Why Jesus had to be a man

1.  He had to be a man to generate real historical righteousness. He had to produce real righteousness by the genuine volitional act of a real human being. The New Testament revelation requires that real humanity produce real historical righteousness as the basis or qualification to go to the cross. It is that generation of creaturely righteousness through a human Saviour that is imputed to man so that we can be saved.

2.  Priestly qualification. He can't be a priest without being human; He can't be a mediator without being human.

3.  To be our representative as the second Adam. He can't be a second Adam without being fully human.

4.  His absolute revelation of God. Jesus had to be God so that when we see Jesus we see God. If he is just a man then He doesn't present to us what God is like. He is the full expression of God, according to John chapter one.

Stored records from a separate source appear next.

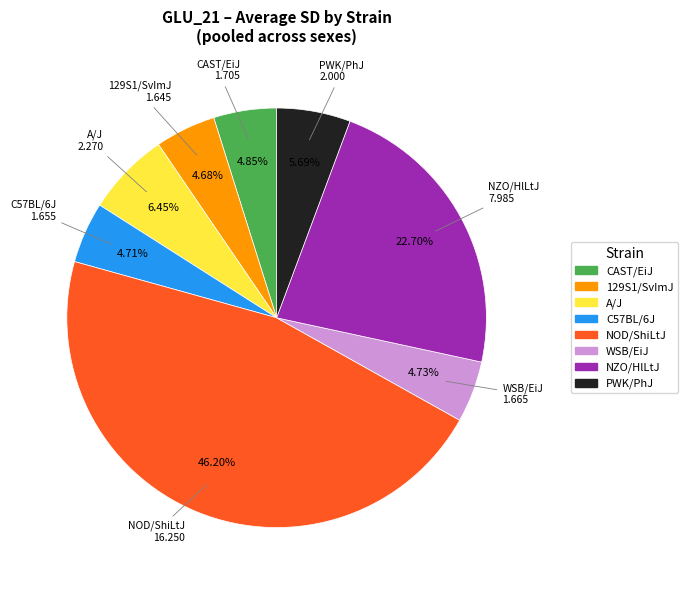

How many slices are in this pie chart?

8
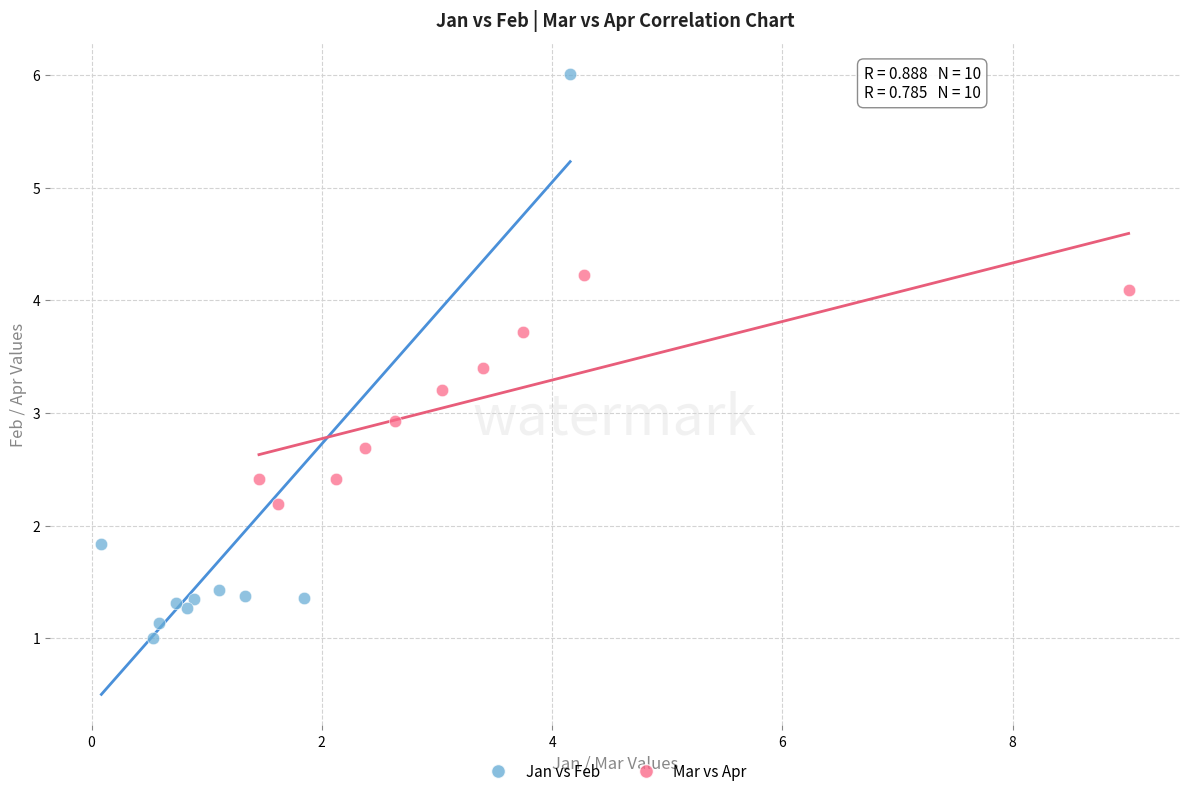

Which series reaches the maximum Y coordinate?

Jan vs Feb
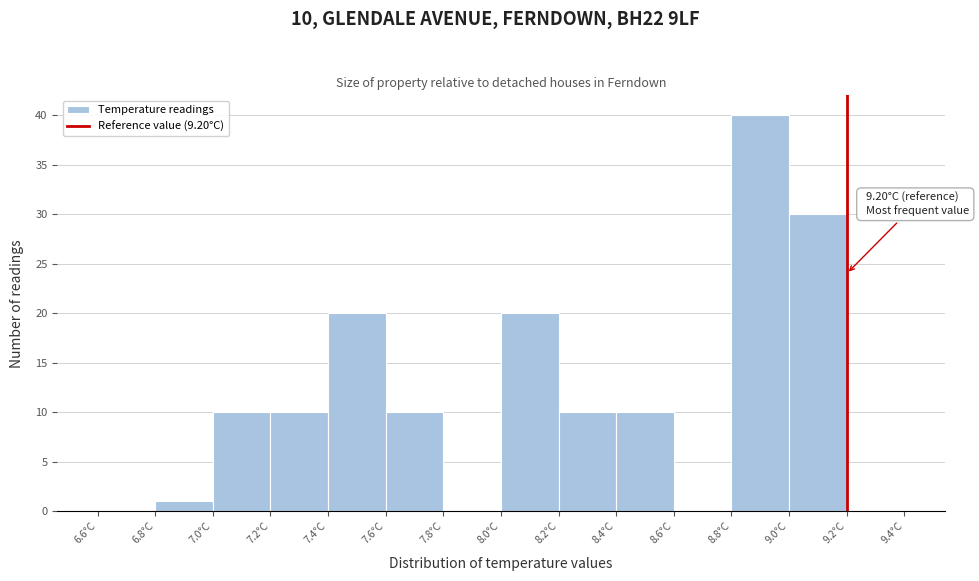

Which range on the x-axis has the tallest bar?

8.8 to 9.0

5.  He had to be fully man to fulfil the Davidic covenant.

Philip Schaff makes the following comment about the importance of understanding the full incarnation of Christ:

"Regarding half-Docetic incarnation the church could not possibly accept such a view of a mutilated and stunted humanity of Christ, despoiled of its loyal head and such a merely partial redemption as this inevitably involved. The incarnation of the Logos is His becoming completely man. It involves, therefore, the assumption of the entire undivided nature of man, spiritual and bodily, with the sole exception of sin; which, in fact, belongs not to the original nature of man but has had entered from without." So to be a redeemer Christ must also be fully man.